◆ ASSIGNED TASK: Can you copy out everything from the line containing "True or false: Transfers" down to the end of the records, character for character?

◆ DATA EXCERPTS:
++++++++++
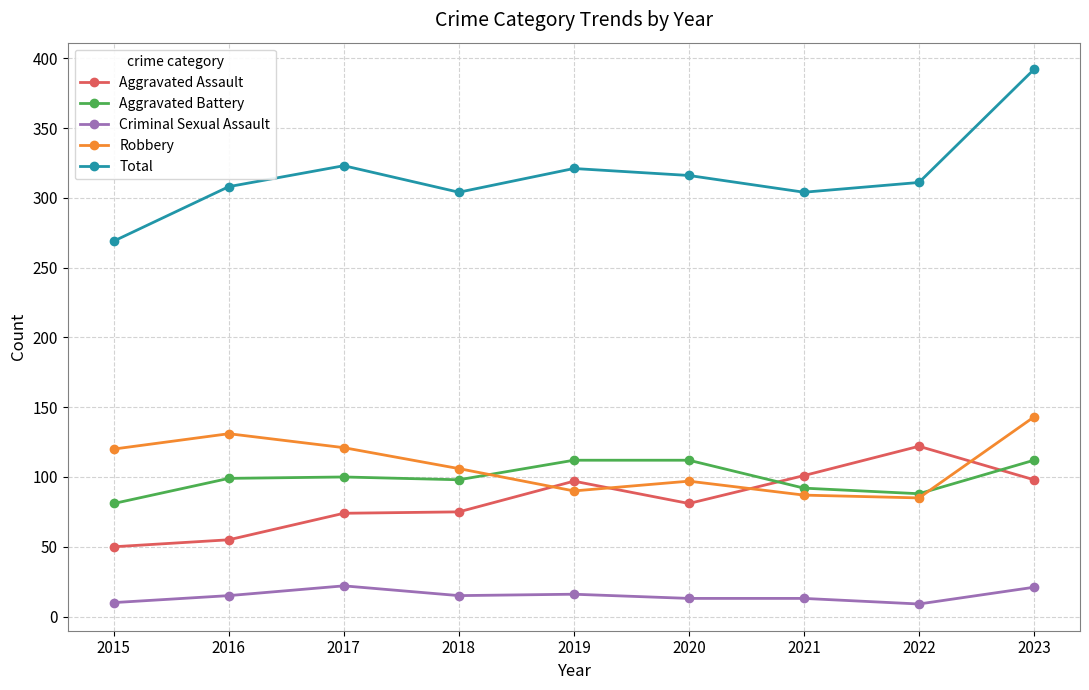

What is the value of the Aggravated Assault point at the 3rd from the left?

74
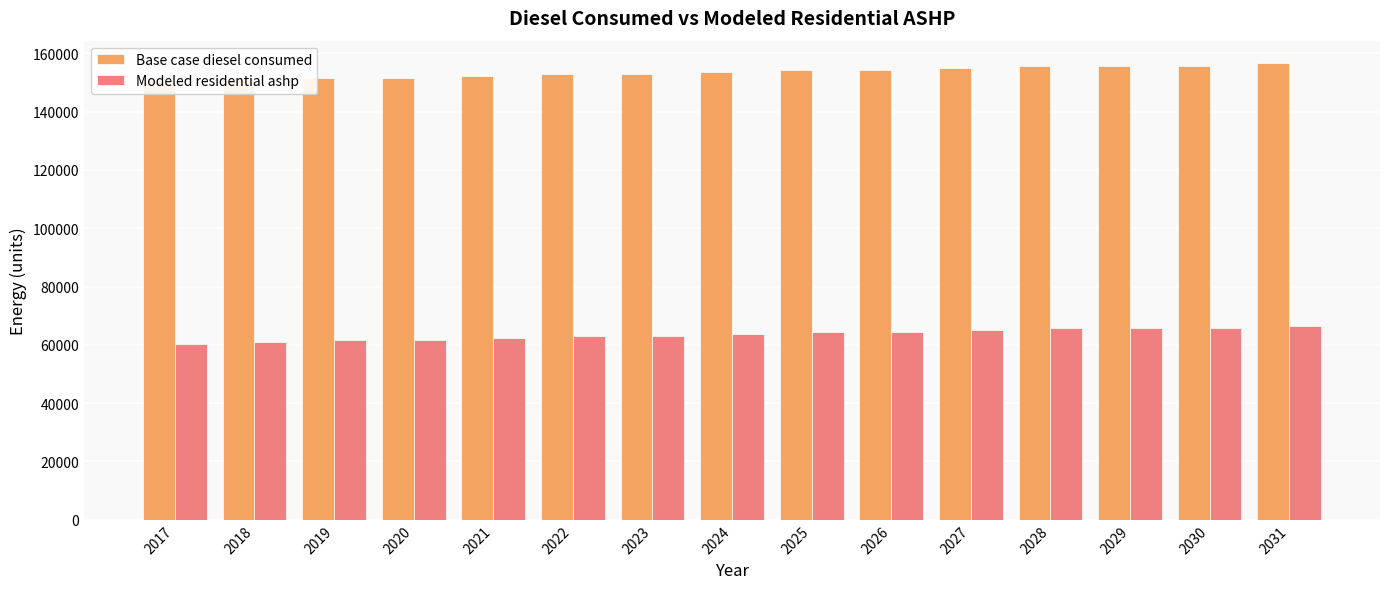

Between 2027 and 2021, which is larger?

2027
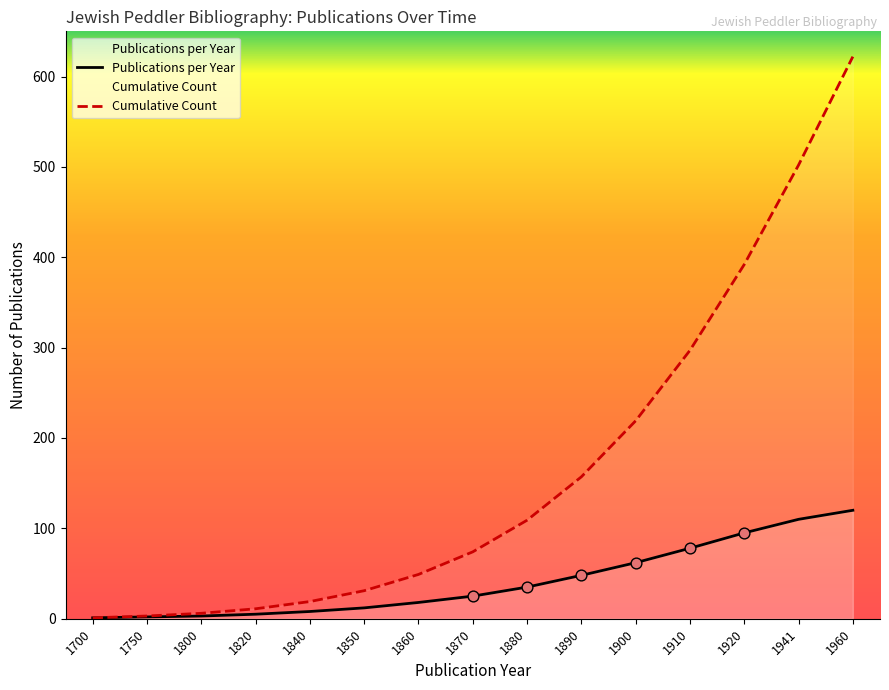

Is the value of Publications per Year at 1960 greater than the value of Cumulative Count at 1890?

No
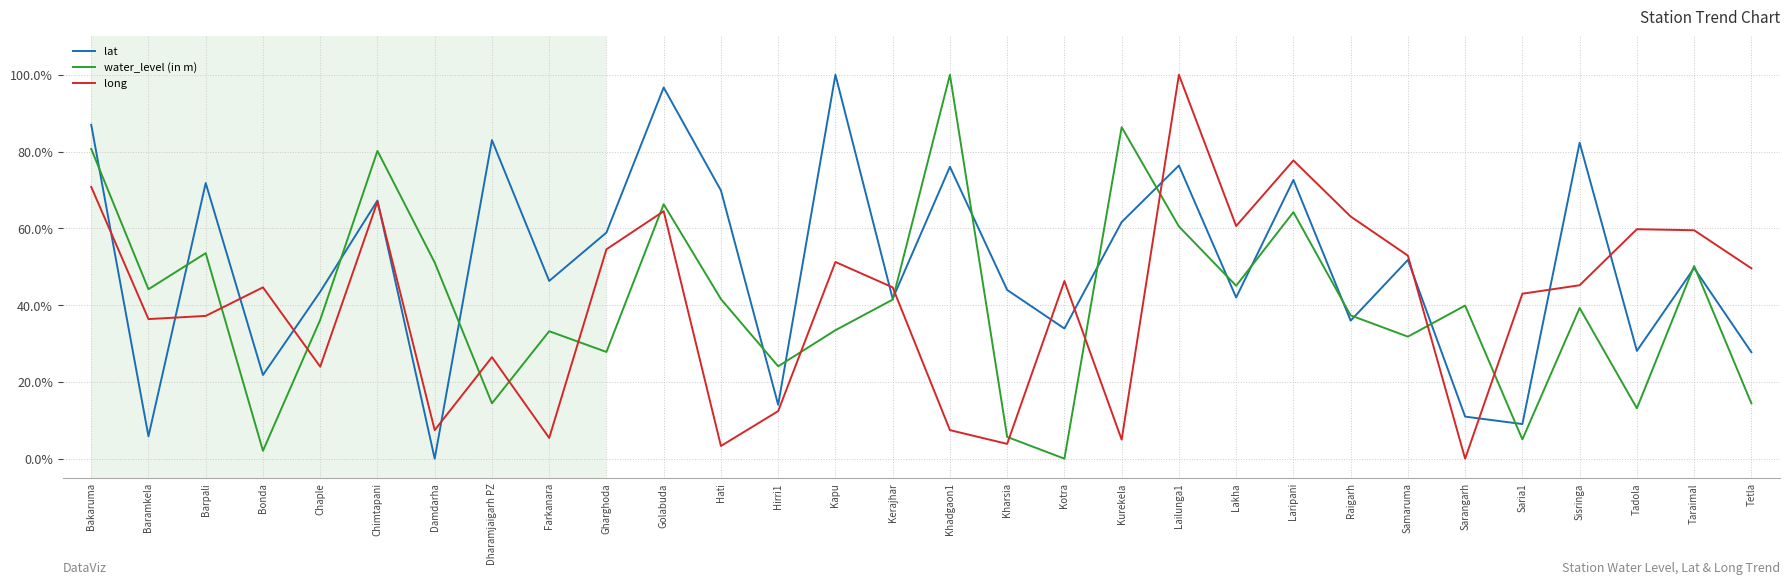

What is the difference between the maximum and minimum values in the water_level (in m) series?

1.0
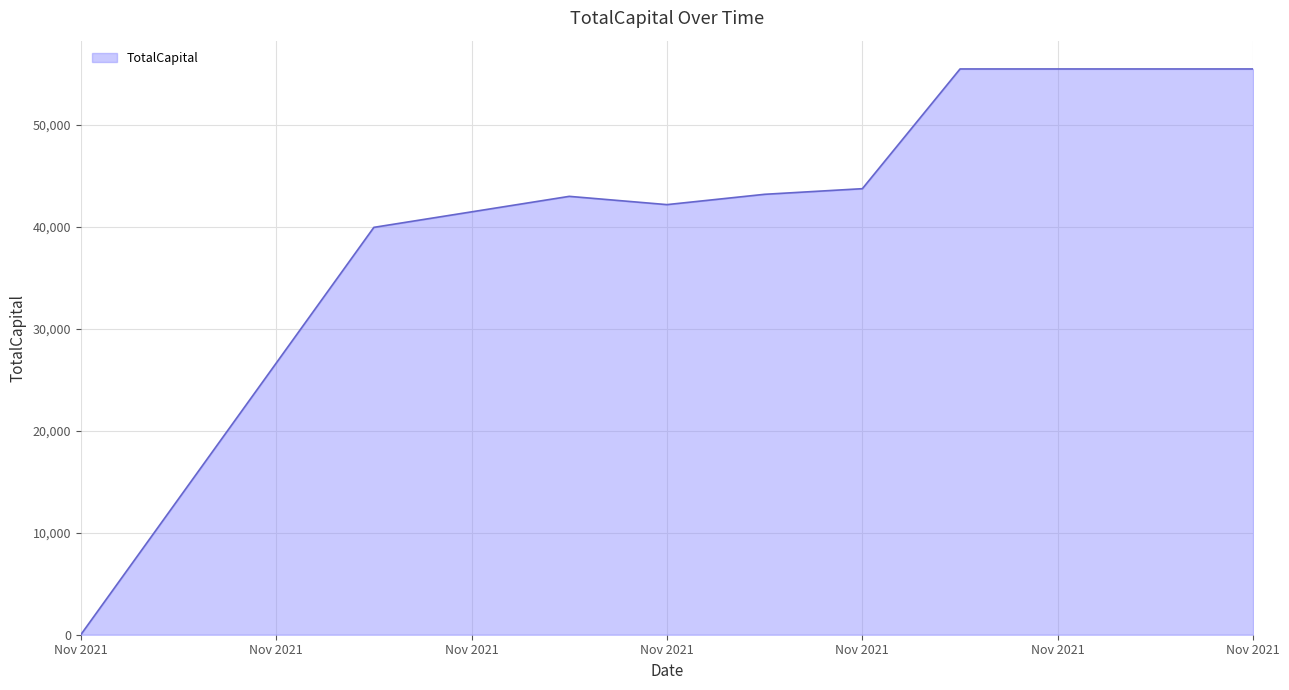

What is the maximum value shown in the chart?

55473.0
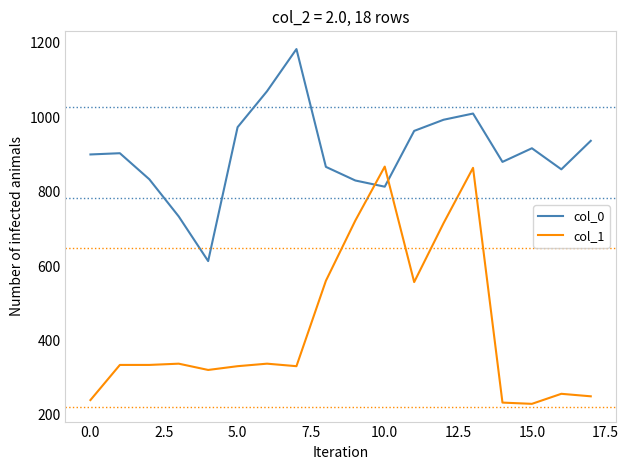

True or false: col_0 has more than 0 interior local peaks.

True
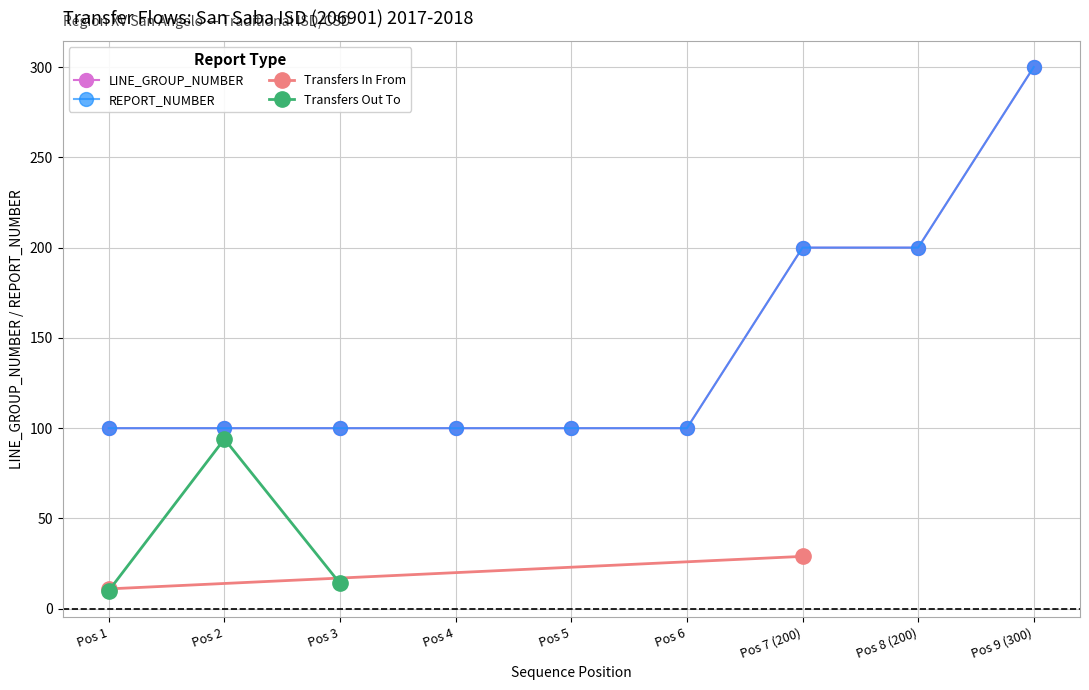

True or false: Transfers In From and Transfers Out To cross at least once.

False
++++++++++
◆ SOLVED PROBLEM:
True or false: Transfers In From and Transfers Out To cross at least once.

False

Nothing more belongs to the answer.